Supreme Court to consider Bush’s anti-terror policies


McClatchy Newspapers

WASHINGTON — Graphic photos of U.S. troops abusing Iraqi prisoners present the Supreme Court with its latest, but not its last, national-security legal dilemma.

On Tuesday, justices will meet privately to consider the incendiary photos, as well as a case involving Chinese Muslim men who have been held without charges at the military detention center at Guantanamo Bay, Cuba. Both legal disputes could become the highest- profile national-security conflicts of the Supreme Court term that starts Oct. 5.

These cases, and others like them, also demonstrate how the Obama administration is defending some of the Bush administration’s most controversial anti- terrorism policies.

Fundamental questions about liberty, detention and a president’s wartime authority have captivated the Supreme Court since the Sept. 11, 2001, terrorist attacks.

“It’s a very delicate balance, the system of checks and balances in the U.S. Constitution,” said Jon Eisenberg, a lawyer who’s challenging the Bush administration’s use of warrantless wiretapping. “The terrorist threat continues to this day. If the president has the power to break the law during this time of national security at the expense of civil liberties, it’s endless.”

The Supreme Court typically hears about 75 cases each term. So far, it’s accepted 45 for review.

On Thursday, the Obama administration took steps to blunt a potential Supreme Court review of the Chinese Muslim case.

Solicitor General Elena Kagan disclosed that as many as 12 of the captives, members of China’s Uighur ethnic minority, could be transferred to the Pacific island nation of Palau. An additional four are already in Bermuda, potentially allowing the court to conclude that there’s no longer any pressing Guantanamo Bay controversy to resolve.

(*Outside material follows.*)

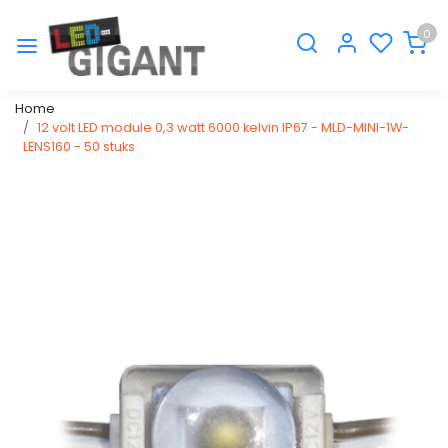
0
Home
12 volt LED module 0,3 watt 6000 kelvin IP67 - MLD-MINI-1W-
LENS160 - 50 stuks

The potential release of nearly all the Uighurs from U.S. custody could allow the justices to put off until another day the fundamental dilemma that the Uighurs case poses. That question is whether judges can order a Guantanamo detainee to be released after he’s successfully challenged his imprisonment.

Whichever cases come up also will spotlight the court’s newest justice, former federal prosecutor and trial Judge Sonia Sotomayor, and underscore how the Obama administration has embraced the Bush administration’s aggressive post-Sept. 11 policies, which it justified in what once was called the “war on terrorism.”

Obama, for instance, has followed Bush’s lead in wanting to keep secret certain photos that show abusive treatment of Iraqi prisoners. The administration argues that the photos should be exempt from the Freedom of Information Act because their release would inflame certain populations and put U.S. troops at risk.

“These are photos that show, I think everyone agrees, profound government misconduct,” said Jameel Jaffer, an attorney with the American Civil Liberties Union.